The fossil record is biased against bats. The flying mammals are small, making their fossilized remains very hard to find. And their light skeletons—ideal for flying around—mean it takes special circumstances for their bodies to be preserved. And yet, against these odds, paleontologists recently uncovered the exceptionally complete skeleton of what now stands as the earliest known bat.
To date, the most complete early bat fossils have come from an area paleontologists call Fossil Lake in Wyoming. The rock layers are world-famous for containing beautifully preserved fish, birds, mammals and other organisms that lived in the area about 52 million years ago. Among the stunning fossils recovered from these rocks, Naturalis Biodiversity Center paleontologist Tim Rietbergen and colleagues report Wednesday in PLOS One, are fossils of a new bat species the researchers have named Icaronycteris gunnelli. By comparing this new species with other early bats, paleontologists are beginning to develop a deeper understanding of how bats spread around the world in that period.
Rietbergen didn’t find this specimen onsite at Fossil Lake, however. He first spotted Icaronycteris gunnelli online as a fossil for sale from a commercial dealer. “I looked at the pictures and got excited,” Rietbergen recalls. The cream-colored limestone and tan-shaded bones were an immediate giveaway that the bat had come from Fossil Lake, where several other early bat fossils had been uncovered over the years. The new bat fossil seemed to be smaller in size than the other two bat species found from similar, overlying levels in the lake limestone, and its bones seemed to be stouter. Rietbergen contacted bat expert Nancy Simmons at the American Museum of Natural History and arranged for the fossil to be purchased for the museum’s collections.

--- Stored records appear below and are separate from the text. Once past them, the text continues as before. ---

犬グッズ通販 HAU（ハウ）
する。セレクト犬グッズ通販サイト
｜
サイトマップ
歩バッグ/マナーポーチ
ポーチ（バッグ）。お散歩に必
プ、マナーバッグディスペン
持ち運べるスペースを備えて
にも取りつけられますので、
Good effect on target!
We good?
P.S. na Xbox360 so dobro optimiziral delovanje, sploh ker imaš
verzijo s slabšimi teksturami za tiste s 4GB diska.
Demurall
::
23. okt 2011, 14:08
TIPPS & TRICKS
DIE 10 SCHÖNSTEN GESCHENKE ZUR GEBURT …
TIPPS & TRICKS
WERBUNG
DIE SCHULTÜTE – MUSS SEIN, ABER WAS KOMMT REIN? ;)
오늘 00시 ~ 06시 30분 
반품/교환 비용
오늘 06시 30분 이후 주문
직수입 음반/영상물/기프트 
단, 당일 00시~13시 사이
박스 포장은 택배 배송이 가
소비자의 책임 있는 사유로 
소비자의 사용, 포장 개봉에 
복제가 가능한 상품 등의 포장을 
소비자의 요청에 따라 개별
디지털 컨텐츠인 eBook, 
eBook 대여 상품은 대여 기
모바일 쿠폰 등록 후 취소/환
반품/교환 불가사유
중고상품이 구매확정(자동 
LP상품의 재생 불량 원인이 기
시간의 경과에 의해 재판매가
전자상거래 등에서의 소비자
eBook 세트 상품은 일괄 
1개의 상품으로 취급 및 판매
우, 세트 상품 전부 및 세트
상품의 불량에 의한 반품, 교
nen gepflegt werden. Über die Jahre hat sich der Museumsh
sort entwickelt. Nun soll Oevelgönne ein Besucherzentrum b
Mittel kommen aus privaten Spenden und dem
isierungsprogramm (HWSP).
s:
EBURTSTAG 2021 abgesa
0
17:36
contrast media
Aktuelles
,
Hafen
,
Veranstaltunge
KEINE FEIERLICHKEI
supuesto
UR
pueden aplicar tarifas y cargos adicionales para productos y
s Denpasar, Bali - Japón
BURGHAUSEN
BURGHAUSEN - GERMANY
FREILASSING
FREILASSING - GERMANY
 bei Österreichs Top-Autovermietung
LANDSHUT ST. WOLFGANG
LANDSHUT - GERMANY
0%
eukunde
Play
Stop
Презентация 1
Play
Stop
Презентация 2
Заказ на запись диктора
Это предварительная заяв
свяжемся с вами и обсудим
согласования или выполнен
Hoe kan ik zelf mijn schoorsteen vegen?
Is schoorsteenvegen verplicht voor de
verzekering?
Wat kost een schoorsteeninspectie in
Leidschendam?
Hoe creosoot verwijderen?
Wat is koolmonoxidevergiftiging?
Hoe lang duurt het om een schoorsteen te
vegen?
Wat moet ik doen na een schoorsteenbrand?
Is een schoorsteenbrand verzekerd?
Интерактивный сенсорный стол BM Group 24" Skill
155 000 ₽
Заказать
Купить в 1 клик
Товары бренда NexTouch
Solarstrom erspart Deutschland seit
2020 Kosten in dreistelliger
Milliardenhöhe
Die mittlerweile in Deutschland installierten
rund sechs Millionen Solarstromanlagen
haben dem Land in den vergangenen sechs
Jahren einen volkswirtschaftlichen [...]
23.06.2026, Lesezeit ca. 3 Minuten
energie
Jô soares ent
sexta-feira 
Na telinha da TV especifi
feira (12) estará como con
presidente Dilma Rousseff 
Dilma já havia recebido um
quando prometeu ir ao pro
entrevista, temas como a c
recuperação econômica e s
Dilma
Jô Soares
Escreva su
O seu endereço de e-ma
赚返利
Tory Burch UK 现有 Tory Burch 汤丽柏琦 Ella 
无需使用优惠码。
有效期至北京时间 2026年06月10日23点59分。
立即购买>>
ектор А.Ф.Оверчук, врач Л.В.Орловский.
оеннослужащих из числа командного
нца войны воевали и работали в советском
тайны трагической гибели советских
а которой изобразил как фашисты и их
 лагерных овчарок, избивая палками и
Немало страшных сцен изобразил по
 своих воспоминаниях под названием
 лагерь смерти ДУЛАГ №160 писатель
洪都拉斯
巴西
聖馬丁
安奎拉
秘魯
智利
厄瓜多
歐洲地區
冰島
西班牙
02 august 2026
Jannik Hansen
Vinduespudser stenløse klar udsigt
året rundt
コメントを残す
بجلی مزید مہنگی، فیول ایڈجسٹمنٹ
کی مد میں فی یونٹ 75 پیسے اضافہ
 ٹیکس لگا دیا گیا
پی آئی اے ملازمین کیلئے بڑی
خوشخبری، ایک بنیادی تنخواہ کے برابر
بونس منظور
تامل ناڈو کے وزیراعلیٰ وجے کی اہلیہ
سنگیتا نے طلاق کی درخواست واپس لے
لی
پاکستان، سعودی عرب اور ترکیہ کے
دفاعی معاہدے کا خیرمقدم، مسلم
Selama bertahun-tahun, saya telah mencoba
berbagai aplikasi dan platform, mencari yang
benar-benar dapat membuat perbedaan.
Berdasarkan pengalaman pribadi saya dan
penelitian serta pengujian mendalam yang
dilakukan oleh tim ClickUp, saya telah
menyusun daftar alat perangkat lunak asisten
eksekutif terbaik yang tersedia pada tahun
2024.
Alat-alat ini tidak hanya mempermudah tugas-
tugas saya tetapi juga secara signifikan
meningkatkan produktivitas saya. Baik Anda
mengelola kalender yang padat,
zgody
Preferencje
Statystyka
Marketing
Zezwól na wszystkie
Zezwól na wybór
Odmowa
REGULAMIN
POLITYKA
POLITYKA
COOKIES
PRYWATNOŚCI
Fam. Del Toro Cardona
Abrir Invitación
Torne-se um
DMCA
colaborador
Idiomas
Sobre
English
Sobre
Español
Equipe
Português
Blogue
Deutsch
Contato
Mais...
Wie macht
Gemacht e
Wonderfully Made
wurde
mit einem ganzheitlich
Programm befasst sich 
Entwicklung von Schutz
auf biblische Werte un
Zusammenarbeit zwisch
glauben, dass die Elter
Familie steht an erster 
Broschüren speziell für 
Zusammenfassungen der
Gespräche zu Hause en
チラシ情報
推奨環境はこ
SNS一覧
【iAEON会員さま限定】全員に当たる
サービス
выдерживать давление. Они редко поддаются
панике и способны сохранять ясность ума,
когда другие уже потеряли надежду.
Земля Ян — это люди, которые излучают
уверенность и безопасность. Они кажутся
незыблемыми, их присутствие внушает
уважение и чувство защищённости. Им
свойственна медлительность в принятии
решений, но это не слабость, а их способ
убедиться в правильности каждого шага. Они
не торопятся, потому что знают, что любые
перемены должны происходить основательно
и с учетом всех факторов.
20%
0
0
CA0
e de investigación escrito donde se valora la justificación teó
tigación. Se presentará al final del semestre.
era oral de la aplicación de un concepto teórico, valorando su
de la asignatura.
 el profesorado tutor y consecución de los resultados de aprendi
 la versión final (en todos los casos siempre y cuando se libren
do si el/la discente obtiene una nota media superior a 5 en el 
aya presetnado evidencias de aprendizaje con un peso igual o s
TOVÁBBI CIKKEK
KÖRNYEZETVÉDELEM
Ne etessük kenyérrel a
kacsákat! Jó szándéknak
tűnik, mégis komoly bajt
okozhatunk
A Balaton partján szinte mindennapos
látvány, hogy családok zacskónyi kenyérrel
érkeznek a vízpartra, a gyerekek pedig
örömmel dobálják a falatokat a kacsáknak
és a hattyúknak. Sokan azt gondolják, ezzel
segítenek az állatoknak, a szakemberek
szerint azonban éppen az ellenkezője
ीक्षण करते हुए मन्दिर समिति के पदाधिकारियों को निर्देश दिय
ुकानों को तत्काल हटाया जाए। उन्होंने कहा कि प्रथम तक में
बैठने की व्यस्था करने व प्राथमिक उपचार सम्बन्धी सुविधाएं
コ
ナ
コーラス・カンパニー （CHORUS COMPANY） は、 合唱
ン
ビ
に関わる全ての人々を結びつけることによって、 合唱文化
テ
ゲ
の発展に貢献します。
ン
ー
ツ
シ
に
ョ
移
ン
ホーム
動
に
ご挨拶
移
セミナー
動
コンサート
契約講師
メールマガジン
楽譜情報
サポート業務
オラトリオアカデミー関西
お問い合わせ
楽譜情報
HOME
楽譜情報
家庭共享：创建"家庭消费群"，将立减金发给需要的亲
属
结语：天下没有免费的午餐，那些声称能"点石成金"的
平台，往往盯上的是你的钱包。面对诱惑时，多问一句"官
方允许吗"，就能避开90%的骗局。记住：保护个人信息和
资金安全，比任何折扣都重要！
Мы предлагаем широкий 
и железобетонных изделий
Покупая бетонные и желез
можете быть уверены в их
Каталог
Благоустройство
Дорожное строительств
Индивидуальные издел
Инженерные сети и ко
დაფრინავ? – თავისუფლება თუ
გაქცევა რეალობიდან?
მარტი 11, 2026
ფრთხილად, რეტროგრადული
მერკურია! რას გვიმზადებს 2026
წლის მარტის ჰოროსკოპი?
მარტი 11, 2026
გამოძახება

Upon closer study, the new fossil turned out to be a previously unknown species. But that was hardly all. Rietbergen traveled to different museum collections to study other fossil bats and, in the process, discovered a second specimen of Icaronycteris gunnelli in the collections of the Royal Ontario Museum. Paleontologists had thought the fossil was something different until Rietbergen took a second look.
While bats are diverse and numerous today, they’re relatively rare in the fossil record. “Bat skeletons are small, light and fragile,” Rietbergen notes. The habitats early bats lived in were often warm and humid, which favors faster decomposition. In the case of Icaronycteris gunnelli and the other bat species from Fossil Lake, the early bats either fell into the lake and sunk or were somehow washed from the shore into the lake, where they could be quickly preserved in calm bottom waters.
Even earlier bats have proved elusive, but that’s unsurprising given the nature of the fossil record. The unlikelihood of uncovering fossilized flying creatures can leave gaps between the earliest record of a group of organisms and the emergence of their modern ancestors. Mount Marty University paleontologist Alex Dececchi, who was not involved in the new study, notes other examples of flying animals with missing pieces to their backstory: Among flying squirrels, he notes, a 12-million-year gap exists between the first possible flying squirrel teeth and the earliest body fossils from the gliding rodents. Flight often requires small size and begins to evolve in habitats where preservation is more unlikely. Every bat fossil, then, is a fossil that formed against the odds.
The misfortune of the few fossilized ancient bats was good luck for paleontologists trying to reconstruct the mystery of how the first bats evolved. “The very first fossils of bats were bats that are already bats,” Rietbergen says. So far, no one has discovered what might be called a “transitional bat,” or a bat that shows features in-between a flying bat and its ground-dwelling ancestors. Icaronycteris gunnelli and two other, geologically younger species found in the Fossil Lake rocks stand out as the most archaic bats yet known, which shifts the emerging picture of how quickly the earliest bats began to spread around the world.
In addition to the Fossil Lake bats, paleontologists have also described early bats from India and France. These fossils were previously thought to represent two other Icaronycteris species, which would mean that one bat lineage quickly spread around the world early in the group’s history. But upon comparing the new Fossil Lake bat to the fossils from India, France and elsewhere, Rietbergen found something different. The three Fossil Lake bats form a group unto themselves, while the fossils from France and India are from different early bat lineages, a diversity of flying mammals rather than a single genus. Paleontologists know this as a radiation, or when many different lineages split from each other and evolve side by side over a relatively short period of time.
If bats were already spreading around the world by around 52 million years ago, then their origin was even further back in time. The challenge facing paleontologists is where to look for these protobats. The task is daunting, especially given the rarity of localities like Fossil Lake that have the potential to preserve entire skeletons rather than isolated teeth and bones. “Unless we get very lucky and more small mammals around this transition happened to fall into exactly the right spots,” Dececchi says, “we are unlikely to see much of what happened.” Nevertheless, he points out, the fact that fossils of early bats have turned up on three continents bodes well for paleontologists looking to find fossil bats and their forerunners—each place a dot on the map that may eventually lead to the sought-after protobats.